I’ve heard and tried all the tips and tricks from the experts for making it easier and simpler for children to keep their toys picked up. Separate with bins, they say. Use clear totes, they say. Label with pictures. Use open containers without lids. And on and on. So I bought the totes. I separated and labeled and categorized. I organized to my hearts content. Then I stood back and reveled in awe at how easy it was for one to retrieve the dinosaurs from the Dinosaur tote, or Ninjas from the Action Guys tote. I was giddy at how aesthetic and compartmentalized everything was. In a word, it was fabulous.
But you know what? It didn’t work. Not with my 5 year old, anyway. I wasted a lot of time and energy (and money!) on various organizational systems and totes for my son.

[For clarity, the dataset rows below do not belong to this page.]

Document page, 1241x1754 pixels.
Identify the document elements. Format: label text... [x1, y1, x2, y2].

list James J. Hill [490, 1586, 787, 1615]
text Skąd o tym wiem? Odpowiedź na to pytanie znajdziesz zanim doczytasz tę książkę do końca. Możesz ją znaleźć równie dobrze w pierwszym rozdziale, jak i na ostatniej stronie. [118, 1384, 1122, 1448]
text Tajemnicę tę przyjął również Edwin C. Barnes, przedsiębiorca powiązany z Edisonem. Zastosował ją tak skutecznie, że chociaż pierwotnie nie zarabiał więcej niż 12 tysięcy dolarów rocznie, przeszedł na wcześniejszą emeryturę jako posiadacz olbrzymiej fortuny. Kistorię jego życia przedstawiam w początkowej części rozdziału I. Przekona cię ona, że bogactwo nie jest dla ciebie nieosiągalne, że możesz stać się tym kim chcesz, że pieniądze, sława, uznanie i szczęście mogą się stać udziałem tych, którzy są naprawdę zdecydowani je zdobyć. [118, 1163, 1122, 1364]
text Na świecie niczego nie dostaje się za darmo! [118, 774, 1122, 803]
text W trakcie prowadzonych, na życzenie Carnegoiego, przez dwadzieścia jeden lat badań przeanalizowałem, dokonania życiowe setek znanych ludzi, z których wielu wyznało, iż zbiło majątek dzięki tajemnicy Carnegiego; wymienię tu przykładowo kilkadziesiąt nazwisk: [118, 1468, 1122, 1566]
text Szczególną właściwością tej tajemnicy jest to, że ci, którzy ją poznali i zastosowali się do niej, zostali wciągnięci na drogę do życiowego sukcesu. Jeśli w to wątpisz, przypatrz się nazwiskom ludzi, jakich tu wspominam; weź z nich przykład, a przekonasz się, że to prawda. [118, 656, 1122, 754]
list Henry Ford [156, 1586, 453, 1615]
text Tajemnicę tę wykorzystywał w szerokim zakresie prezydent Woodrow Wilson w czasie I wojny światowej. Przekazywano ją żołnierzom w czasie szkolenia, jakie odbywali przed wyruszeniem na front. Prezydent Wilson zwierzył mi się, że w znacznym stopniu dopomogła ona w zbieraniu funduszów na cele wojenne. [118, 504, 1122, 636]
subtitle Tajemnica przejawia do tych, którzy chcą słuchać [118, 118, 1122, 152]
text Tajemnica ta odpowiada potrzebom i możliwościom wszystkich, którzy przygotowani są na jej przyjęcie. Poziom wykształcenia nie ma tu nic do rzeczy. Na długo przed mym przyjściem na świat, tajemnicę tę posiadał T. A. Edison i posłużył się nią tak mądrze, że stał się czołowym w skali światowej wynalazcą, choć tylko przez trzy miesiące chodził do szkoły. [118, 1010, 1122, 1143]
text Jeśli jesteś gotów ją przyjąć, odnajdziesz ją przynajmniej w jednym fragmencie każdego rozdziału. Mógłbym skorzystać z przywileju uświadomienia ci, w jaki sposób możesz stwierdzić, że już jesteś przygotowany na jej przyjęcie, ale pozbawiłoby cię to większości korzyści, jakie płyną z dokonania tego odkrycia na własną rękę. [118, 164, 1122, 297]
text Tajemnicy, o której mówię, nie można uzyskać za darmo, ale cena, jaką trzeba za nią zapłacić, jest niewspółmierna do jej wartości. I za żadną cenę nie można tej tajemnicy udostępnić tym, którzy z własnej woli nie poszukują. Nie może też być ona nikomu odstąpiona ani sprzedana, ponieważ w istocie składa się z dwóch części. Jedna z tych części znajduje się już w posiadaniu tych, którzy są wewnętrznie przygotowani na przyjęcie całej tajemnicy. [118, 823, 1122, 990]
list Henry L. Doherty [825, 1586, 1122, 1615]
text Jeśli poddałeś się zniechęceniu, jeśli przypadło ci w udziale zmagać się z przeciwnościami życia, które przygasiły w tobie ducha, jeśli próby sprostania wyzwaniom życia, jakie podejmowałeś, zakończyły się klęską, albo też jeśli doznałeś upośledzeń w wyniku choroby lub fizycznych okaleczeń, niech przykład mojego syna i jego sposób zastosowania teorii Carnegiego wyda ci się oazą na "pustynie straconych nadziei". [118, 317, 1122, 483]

In fact, this scenario was playing out way too frequently…to the point where the closing scene was no longer me standing there with giddiness, but frustration and irritation with my son. WHY is it so hard to put the blocks in the BLOCK bin? WHY is it so hard to put the ARMY GUYS back in the ARMY GUY bin?! But try as I might, once his toys were out, he could not figure out how to get them all put away. It was too overwheming for him to process what to do first and where things should go, no matter how beautifully labeled, separated and organized I made the whole process (and believe me, it was beautifully labeled and organized).
Was I expecting too much of him to put things away where they belong? I don’t think so. But I did, however, need to take a step back and reevaluate my execution. Not only was it excruciatingly painful for me, it was causing a lot of unnecessary conflict with my son.
I began to realize that some things that matter to me do not matter to him.
Like, at all. It did not matter one iota to him if his army men were tangled up with his dinosaurs or his blocks were mingled in with his ninjas. He seemed to be able to find what he was looking for just fine anytime he wanted to play with his toys.
You see this mess right here? “Tidy up,” I said, testing out my new theory. “Clothes in the hamper, blankets on the bed, AND TOSS ALL THE TOYS IN THE TOTE!!!”
I stood back and peeked from around the door and was amazed. What used to take him literally all day to clean, sprinkled with dragging feet and tantrums, now took maybe all of 5 minutes to clean.
Huh. That went rather well.
Slowly, I began to realize that maybe I was putting too much importance on some things. I began to realize that some things that matter to me, really shouldn’t matter. Because really, what’s more important? The floor getting picked up or battling it out on that mole hill of having *his* toys put away the way that *I* want them put away? Both ways end up with a clean floor, but one of those ways is very painful and the other way is the path of least resistance.
Hmm. You know that moment when you totally forgive your parents for parenting you and your siblings completely different? And that maybe one approach for all your very different children with very different personalities is ridiculously old school and doesn’t actually fit reality? That would be me right then, having that moment. I realized that for this particular child, a good old fashioned toy bin is what works with him. Sure, all the army guys and mega blocks and ninja turtles figurines are all jumbled together. Sure, it makes me twitchy just thinking about all those things hanging out together in chaos in one bin, all day long and all night long. Sure, I may or may not have lost a little bit of sleep just thinking about all those toys together in the bin, but you know what? It works for him. And he’s a happier kid for it. And I’m a happier mom. And for this situation, that’s all that matters. Sometimes, we just need to forget what the “experts” say and just go with the flow, Mama.